Abstract 24P
Background
This study is, to the best of our knowledge, the only direct head-to-head comparison of letrozole and exemestane concerning suppression of serum estrogen levels in postmenopausal breast cancer patients.
Methods
In this cross-over design study, 102 breast cancer patients were randomized into two cohorts for neoadjuvant endocrine therapy. Cohort 1 initially received letrozole (2.5 mg daily) for 3 months, then switched to exemestane (25 mg daily) for another 3 months. Cohort 2, conversely, started with exemestane and then switched to letrozole. Serum levels of estrone, estradiol, letrozole, and exemestane were measured using an ultrasensitive LC-MS/MS assay. This enabled precise monitoring of drug efficacy, and provided invaluable quality control for drug adherence, a known challenge in endocrine therapy, ensuring accurate assessment of the therapeutic comparison.
Results
Letrozole achieved superior suppression of serum estrogen levels compared to exemestane. In Cohort 1, which started with letrozole, estrone and estradiol levels significantly decreased from baseline to 0.2 pmol/L and 0.4 pmol/L, respectively, but increased after switching to exemestane. Conversely, in Cohort 2, which began with exemestane, letrozole further reduced estrogen levels upon cross-over. Notably, while on letrozole, 94% of patients had estrone levels below the quantification limit, compared to only 35% when on exemestane. Serum drug levels confirmed treatment adherence and were correlated with the degree of estrogen suppression.
Conclusions
This study conclusively demonstrates letrozole's superior efficacy in suppressing serum estrogens compared to exemestane during neoadjuvant breast cancer treatment.
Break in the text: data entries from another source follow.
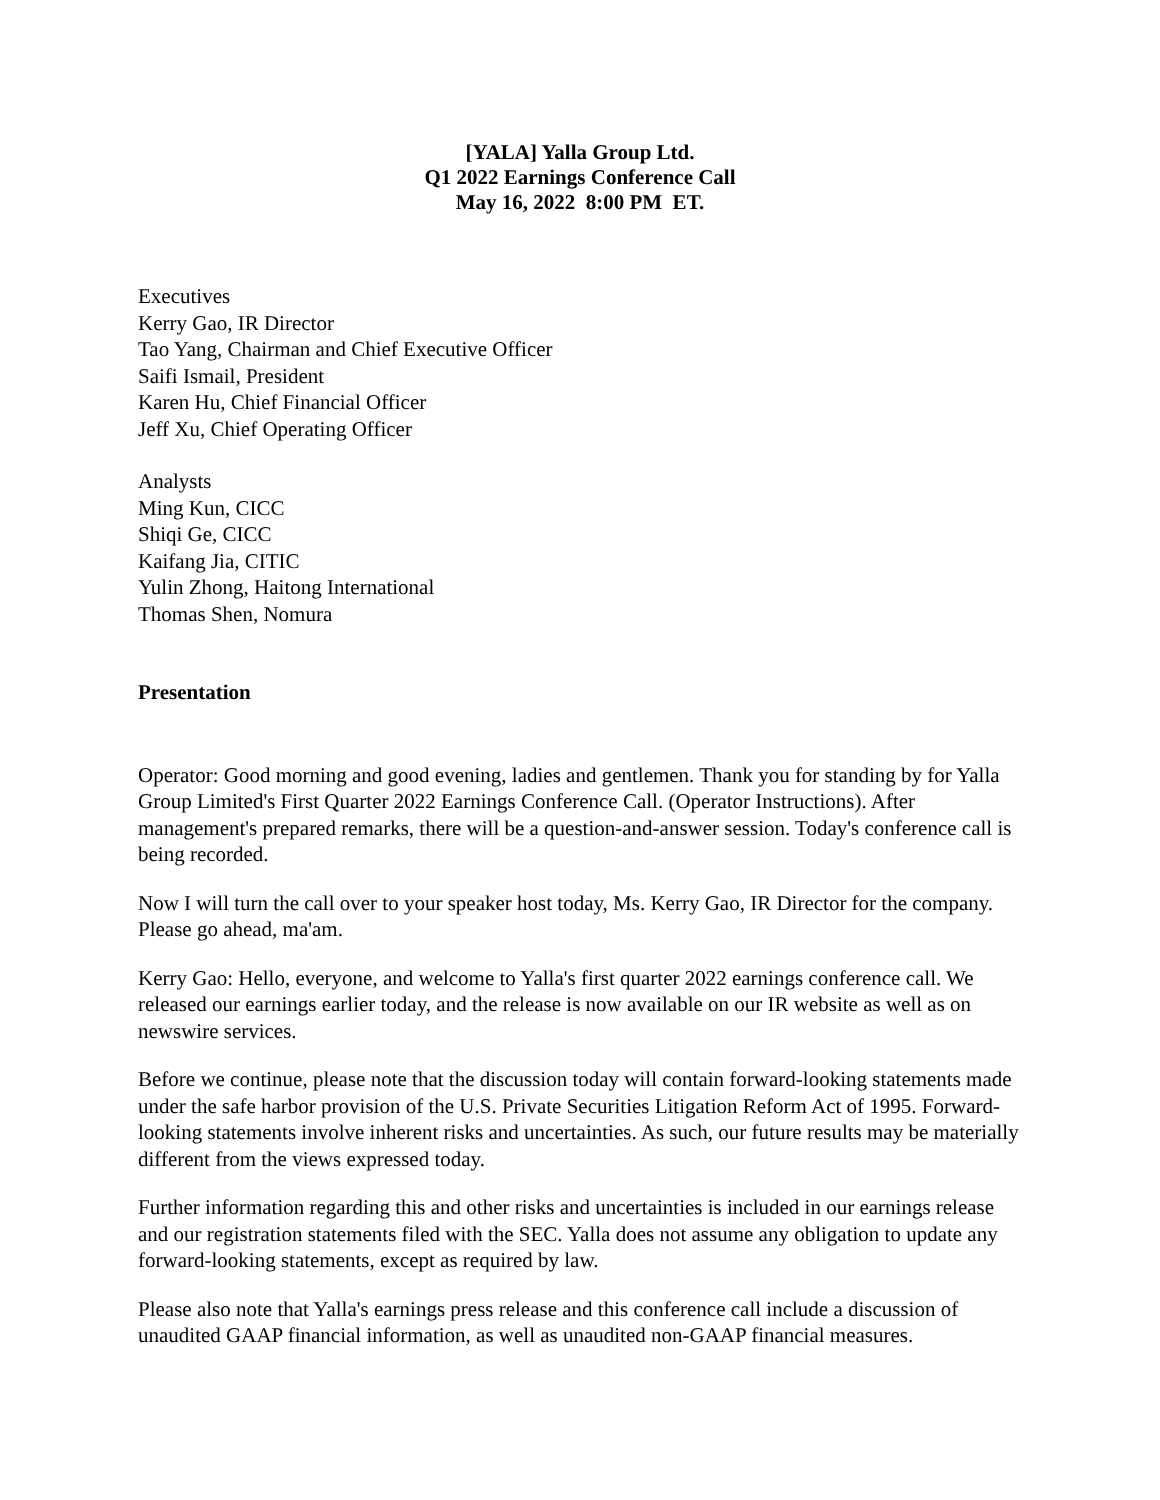[YALA] Yalla Group Ltd.
Q1 2022 Earnings Conference Call
May 16, 2022 8:00 PM ET.
Executives
Kerry Gao, IR Director
Tao Yang, Chairman and Chief Executive Officer
Saifi Ismail, President
Karen Hu, Chief Financial Officer
Jeff Xu, Chief Operating Officer
Analysts
Ming Kun, CICC
Shiqi Ge, CICC
Kaifang Jia, CITIC
Yulin Zhong, Haitong International
Thomas Shen, Nomura
Presentation
Operator: Good morning and good evening, ladies and gentlemen. Thank you for standing by for Yalla Group Limited's First Quarter 2022 Earnings Conference Call. (Operator Instructions). After management's prepared remarks, there will be a question-and-answer session. Today's conference call is being recorded.
Now I will turn the call over to your speaker host today, Ms. Kerry Gao, IR Director for the company. Please go ahead, ma'am.
Kerry Gao: Hello, everyone, and welcome to Yalla's first quarter 2022 earnings conference call. We released our earnings earlier today, and the release is now available on our IR website as well as on newswire services.
Before we continue, please note that the discussion today will contain forward-looking statements made under the safe harbor provision of the U.S. Private Securities Litigation Reform Act of 1995. Forward-looking statements involve inherent risks and uncertainties. As such, our future results may be materially different from the views expressed today.
Further information regarding this and other risks and uncertainties is included in our earnings release and our registration statements filed with the SEC. Yalla does not assume any obligation to update any forward-looking statements, except as required by law.
Please also note that Yalla's earnings press release and this conference call include a discussion of unaudited GAAP financial information, as well as unaudited non-GAAP financial measures.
The findings indicate that the well-documented lack of cross-resistance between these drugs in clinical settings, allowing sequential therapy in MBC, is likely due to mechanisms beyond estrogen suppression. Our research group is currently investigating several additional, hithero unknown anti-tumor effects during exemestane therapy. In the long run, our results may improve the selection of individual patients to the different types of aromatase inhibitors.
Legal entity responsible for the study
Akershus University Hospital, Norway.
Funding
Has not received any funding.
Disclosure
J. Geisler: Financial Interests, Institutional, Advisory Board: Novartis. All other authors have declared no conflicts of interest.